### Extracted text
****************************************

Without too much exaggeration, the only thing they have in common is the word 'logic'. — Fooloso4
The transcendental logic of the Tractatus is not simply the logic of language, it is the logic of the world. — Fooloso4
You see no thread in terms of the logic of language that goes from his early thinking to his later thinking? — Sam26
107. The more closely we examine actual language, the greater becomes the conflict between it and our requirement. (For the crystalline purity of logic was, of course, not something I had discovered: it was a requirement.) The conflict becomes intolerable; the requirement is now in danger of becoming vacuous. We have got on to slippery ice where there is no friction, and so, in a certain sense, the conditions are ideal; but also, just because of that, we are unable to walk. We want to walk: so we need friction. Back to the rough ground!
108. We see that what we call “proposition”, “language”, has not the formal unity that I imagined, but is a family of structures more or less akin to one another. —– But what becomes of logic now? Its rigour seems to be giving way here. But in that case doesn’t logic altogether disappear? For how can logic lose its rigour? Of course not by our bargaining any of its rigour out of it. The preconception of crystalline purity can only be removed by turning our whole inquiry around. (One might say: the inquiry must be turned around, but on the pivot of our real need.

****************************************

[Saved data entries]
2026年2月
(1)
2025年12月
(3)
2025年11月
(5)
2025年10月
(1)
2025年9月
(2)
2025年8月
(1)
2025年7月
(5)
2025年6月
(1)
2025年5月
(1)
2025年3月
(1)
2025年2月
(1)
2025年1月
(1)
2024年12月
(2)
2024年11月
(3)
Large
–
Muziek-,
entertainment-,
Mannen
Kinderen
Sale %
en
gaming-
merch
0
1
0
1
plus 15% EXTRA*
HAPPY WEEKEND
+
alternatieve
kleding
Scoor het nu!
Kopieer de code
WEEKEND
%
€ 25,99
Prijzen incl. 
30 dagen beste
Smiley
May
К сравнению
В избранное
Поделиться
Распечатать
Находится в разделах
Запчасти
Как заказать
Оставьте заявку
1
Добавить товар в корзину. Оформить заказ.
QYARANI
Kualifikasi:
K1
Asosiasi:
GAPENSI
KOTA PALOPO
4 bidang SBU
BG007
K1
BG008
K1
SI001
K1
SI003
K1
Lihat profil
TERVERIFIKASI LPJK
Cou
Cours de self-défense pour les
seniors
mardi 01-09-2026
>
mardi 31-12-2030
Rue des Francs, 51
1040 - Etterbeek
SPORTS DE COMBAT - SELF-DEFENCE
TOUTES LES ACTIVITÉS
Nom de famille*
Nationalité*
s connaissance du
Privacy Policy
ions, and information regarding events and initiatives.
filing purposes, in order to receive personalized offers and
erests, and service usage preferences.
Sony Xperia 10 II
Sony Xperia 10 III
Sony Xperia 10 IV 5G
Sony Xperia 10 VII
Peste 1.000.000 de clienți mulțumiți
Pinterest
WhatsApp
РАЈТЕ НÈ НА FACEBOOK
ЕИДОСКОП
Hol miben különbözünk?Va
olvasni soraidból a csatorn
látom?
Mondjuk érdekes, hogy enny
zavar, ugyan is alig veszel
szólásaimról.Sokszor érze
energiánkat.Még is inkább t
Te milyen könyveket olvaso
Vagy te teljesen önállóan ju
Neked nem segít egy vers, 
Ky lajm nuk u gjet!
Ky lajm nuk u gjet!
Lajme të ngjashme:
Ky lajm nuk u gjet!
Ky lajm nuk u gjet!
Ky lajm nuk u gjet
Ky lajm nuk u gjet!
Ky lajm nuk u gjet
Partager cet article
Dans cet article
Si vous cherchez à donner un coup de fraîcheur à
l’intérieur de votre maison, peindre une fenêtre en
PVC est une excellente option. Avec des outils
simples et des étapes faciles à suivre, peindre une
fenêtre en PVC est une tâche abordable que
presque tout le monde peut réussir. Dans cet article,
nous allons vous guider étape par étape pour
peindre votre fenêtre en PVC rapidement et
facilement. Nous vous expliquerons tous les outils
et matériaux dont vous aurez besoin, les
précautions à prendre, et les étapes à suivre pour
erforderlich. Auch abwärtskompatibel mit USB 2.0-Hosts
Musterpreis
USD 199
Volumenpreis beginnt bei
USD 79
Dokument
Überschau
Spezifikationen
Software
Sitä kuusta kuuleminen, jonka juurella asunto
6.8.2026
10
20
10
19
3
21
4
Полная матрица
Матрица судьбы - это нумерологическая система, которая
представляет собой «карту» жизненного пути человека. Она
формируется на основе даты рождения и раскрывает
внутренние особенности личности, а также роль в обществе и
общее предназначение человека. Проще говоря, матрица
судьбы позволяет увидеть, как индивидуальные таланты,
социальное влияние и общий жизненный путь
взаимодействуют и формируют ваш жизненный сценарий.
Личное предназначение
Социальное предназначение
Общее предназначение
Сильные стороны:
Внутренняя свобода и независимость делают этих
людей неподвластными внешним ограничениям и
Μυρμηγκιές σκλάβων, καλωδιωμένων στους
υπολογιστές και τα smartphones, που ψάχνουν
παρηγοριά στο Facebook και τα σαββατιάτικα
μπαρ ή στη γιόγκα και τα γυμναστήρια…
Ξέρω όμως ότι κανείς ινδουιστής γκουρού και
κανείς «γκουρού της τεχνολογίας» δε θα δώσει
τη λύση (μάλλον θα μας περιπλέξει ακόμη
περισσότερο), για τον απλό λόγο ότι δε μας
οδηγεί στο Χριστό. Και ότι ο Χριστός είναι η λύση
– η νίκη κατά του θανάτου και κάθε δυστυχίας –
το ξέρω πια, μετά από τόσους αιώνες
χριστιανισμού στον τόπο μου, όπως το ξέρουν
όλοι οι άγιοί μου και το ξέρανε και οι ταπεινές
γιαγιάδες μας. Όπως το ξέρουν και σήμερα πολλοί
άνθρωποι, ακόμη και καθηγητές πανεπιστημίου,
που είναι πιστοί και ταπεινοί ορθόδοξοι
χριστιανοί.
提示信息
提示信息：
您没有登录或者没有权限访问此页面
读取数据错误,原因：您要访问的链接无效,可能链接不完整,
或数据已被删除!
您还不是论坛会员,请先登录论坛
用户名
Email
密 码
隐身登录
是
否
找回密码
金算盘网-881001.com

****************************************

### Check your understanding
a – Answer these questions from the discussion of logic:
(i) Besides language, what does Fooloso4 say the transcendental logic of the Tractatus is the logic of?
(ii) In section 107, what is needed in order to walk?
(iii) In section 108, what are "proposition" and "language" said to be instead of having a formal unity?
b – Carry the discussion of logic forward from the point where it stops.
These rows have no connection to the discussion of logic.

### Your responses
a –
(i) The world.
(ii) Friction.
(iii) A family of structures more or less akin to one another.

b –
... the logic of our language is misunderstood — Sam26
It's the logic of language and how it connects with the world of facts. — Sam26
The logical scaffolding surrounding a picture determines logical space. (3.42)
The proposition constructs a world with the help of a logical scaffolding (4.023)
I'm not sure why you keep using the term "transcendental logic — Sam26
Logic is transcendental. (6.13)
My understanding of his later philosophy is that he still believes there is a limit to what can be sensibly said, which is why I think T. 1 is still something that he holds on to. — Sam26
What I'm saying is, he still believes that the "world is [still] all that is the case," — Sam26
The world is all that is the case — Sam26
The world of the happy man is a different one from that of the unhappy man. (T6.43)
... the figure can be seen in two ways as a cube; and all similar phenomena. For we really see two different facts. (T 5.5423)
... what can be said in his later philosophy is still limited to the world — Sam26
The thoughts that I publish in what follows are the precipitate of philosophical investigations which have occupied me for the last sixteen years. They concern many subjects: the concepts of meaning, of understanding, of a proposition and sentence, of logic, the foundations of mathematics, states of consciousness, and other things.
122. A main source of our failure to understand is that we don’t have an overview of the use of our words. - Our grammar is deficient in surveyability. A surveyable representation [ an übersichtlichen Darstellung] produces precisely that kind of understanding which consists in ‘seeing connections’. Hence the importance of finding and inventing intermediate links.
The concept of a surveyable representation is of fundamental significance for us. It characterizes the way we represent things, how we look at matters. (Is this a ‘Weltanschauung’?)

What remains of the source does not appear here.